Why use precision & recall as quality metrics
What is good performance for a classifier?
- Good performance is specific to the task. Sometimes accuracy may not be enough to determine performance.
- Consider accuracy of 90% in sentiment analyser. If 90% is negative, then it could just be picking 1 class.
- Other performance tools:
- Precision: did I predict the class correctly?
- Recall: did I predict all the positive classes as positive?
Precision & recall explained
Precision: fraction of positive predictions that are actually positive
- Predicted 10 positive reviews but only 7 of them are positive.
- Precision: 7/10
# true positives / (# true positives + # false positives)
- Best value = 1.0, worst = 0.0
Recall: fraction of positive data predicted to be positive
- Recall 10 positive reviews but 15 of them are positive.
- Recall: 10 / 15
# true positives / (# true positives + # false negatives)
- Best value = 1.0, worst = 0.0
The precision-recall tradeoff
Precision-recall extremes
- Optimistic model: high recall, low precision
- At extreme: predict all as positives all the time.

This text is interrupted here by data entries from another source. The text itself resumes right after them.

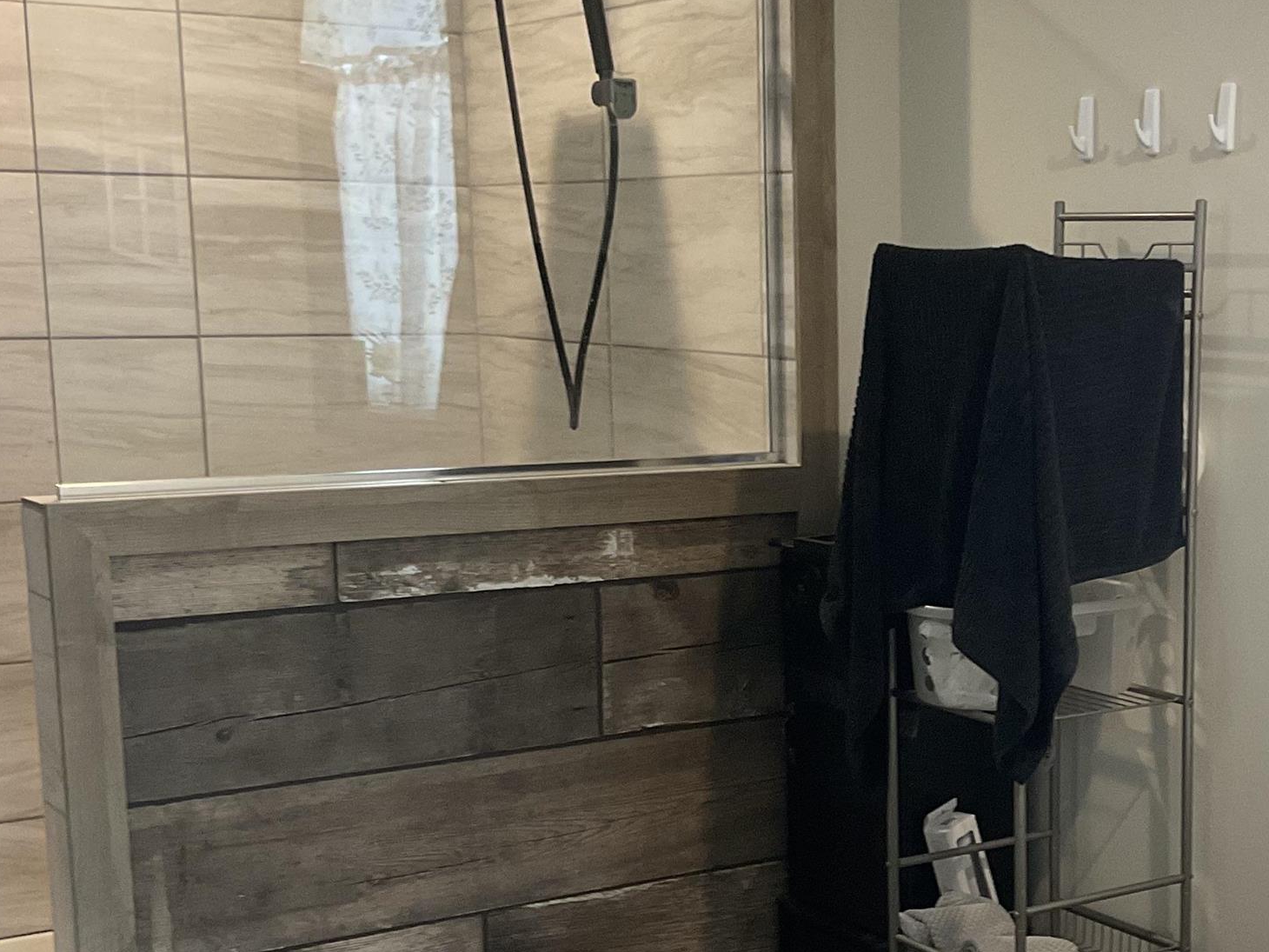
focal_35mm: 61
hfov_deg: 30.7
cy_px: 676
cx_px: 1060
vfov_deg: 23.8
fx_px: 2236
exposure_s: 1/60
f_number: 1.8
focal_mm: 3
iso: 64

Low precision.
- Pessimistic model: predict positive only when sure.
- At extreme: say nothing is positive: 100% precision, low recall.
Precision-recall tradeoff
- Introduces parameter
t
which is the probability above which things are considered positive.
- ifP(y=+1∣xi)>t:y=+1
- Optimistic: t set low: t=0.001
- Pessimistic: t set high: t=0.999
Precision-recall curve
- Can compare models using "precision at k"
- Roughly: if you have 5 spots to place a positive article on your website, how many would actually be positive (4/5 = 0.8)